* [Your task]: Copy every line of text in the listing below word for word, leaving out the pictures.

* [Information shown]:
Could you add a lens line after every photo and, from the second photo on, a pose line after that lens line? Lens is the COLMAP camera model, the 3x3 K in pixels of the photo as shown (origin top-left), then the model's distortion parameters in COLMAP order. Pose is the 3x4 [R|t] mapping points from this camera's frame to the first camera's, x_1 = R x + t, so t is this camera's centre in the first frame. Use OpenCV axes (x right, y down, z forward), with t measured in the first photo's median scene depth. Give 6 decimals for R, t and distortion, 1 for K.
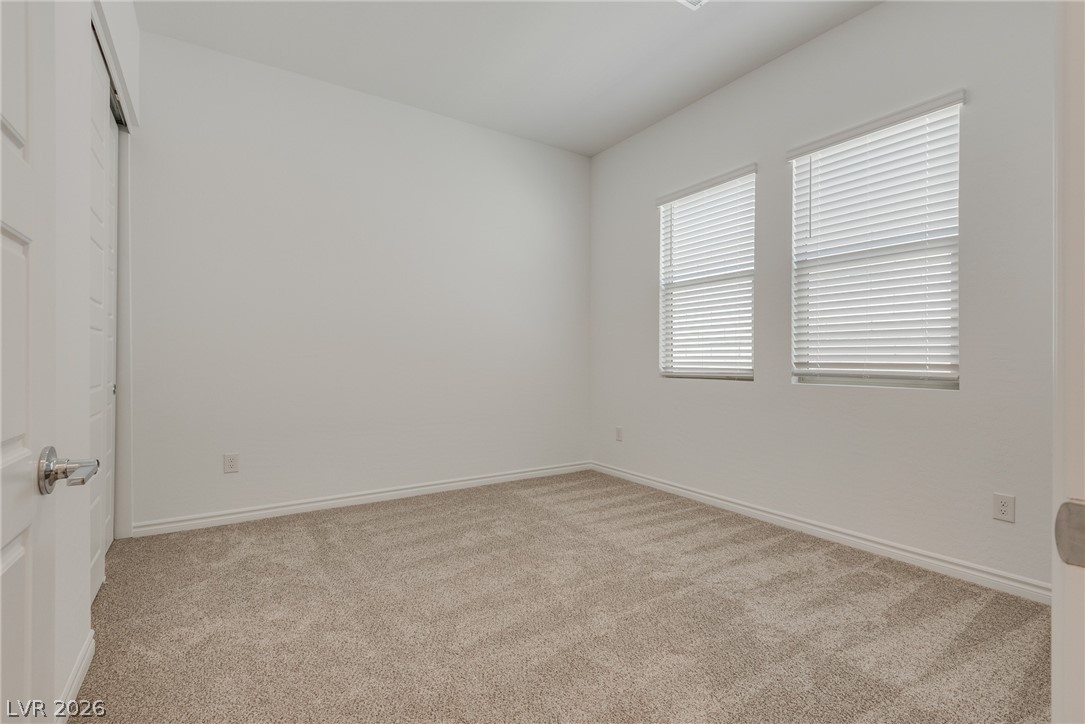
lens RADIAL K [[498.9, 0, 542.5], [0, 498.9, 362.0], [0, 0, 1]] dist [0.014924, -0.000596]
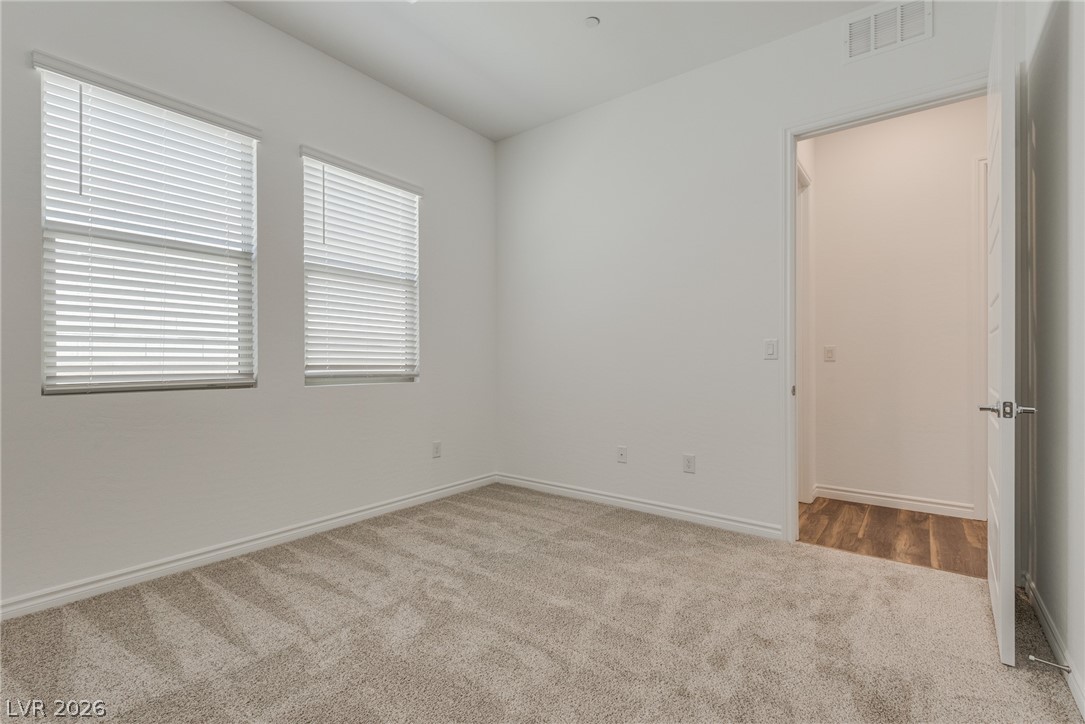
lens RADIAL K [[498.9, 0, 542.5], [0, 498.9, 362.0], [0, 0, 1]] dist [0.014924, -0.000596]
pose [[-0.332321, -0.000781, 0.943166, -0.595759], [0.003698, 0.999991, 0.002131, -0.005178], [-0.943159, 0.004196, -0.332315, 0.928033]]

* [Answer box]:
Could you add a lens line after every photo and, from the second photo on, a pose line after that lens line? Lens is the COLMAP camera model, the 3x3 K in pixels of the photo as shown (origin top-left), then the model's distortion parameters in COLMAP order. Pose is the 3x4 [R|t] mapping points from this camera's frame to the first camera's, x_1 = R x + t, so t is this camera's centre in the first frame. Use OpenCV axes (x right, y down, z forward), with t measured in the first photo's median scene depth. Give 6 decimals for R, t and distortion, 1 for K.
lens RADIAL K [[498.9, 0, 542.5], [0, 498.9, 362.0], [0, 0, 1]] dist [0.014924, -0.000596]
lens RADIAL K [[498.9, 0, 542.5], [0, 498.9, 362.0], [0, 0, 1]] dist [0.014924, -0.000596]
pose [[-0.332321, -0.000781, 0.943166, -0.595759], [0.003698, 0.999991, 0.002131, -0.005178], [-0.943159, 0.004196, -0.332315, 0.928033]]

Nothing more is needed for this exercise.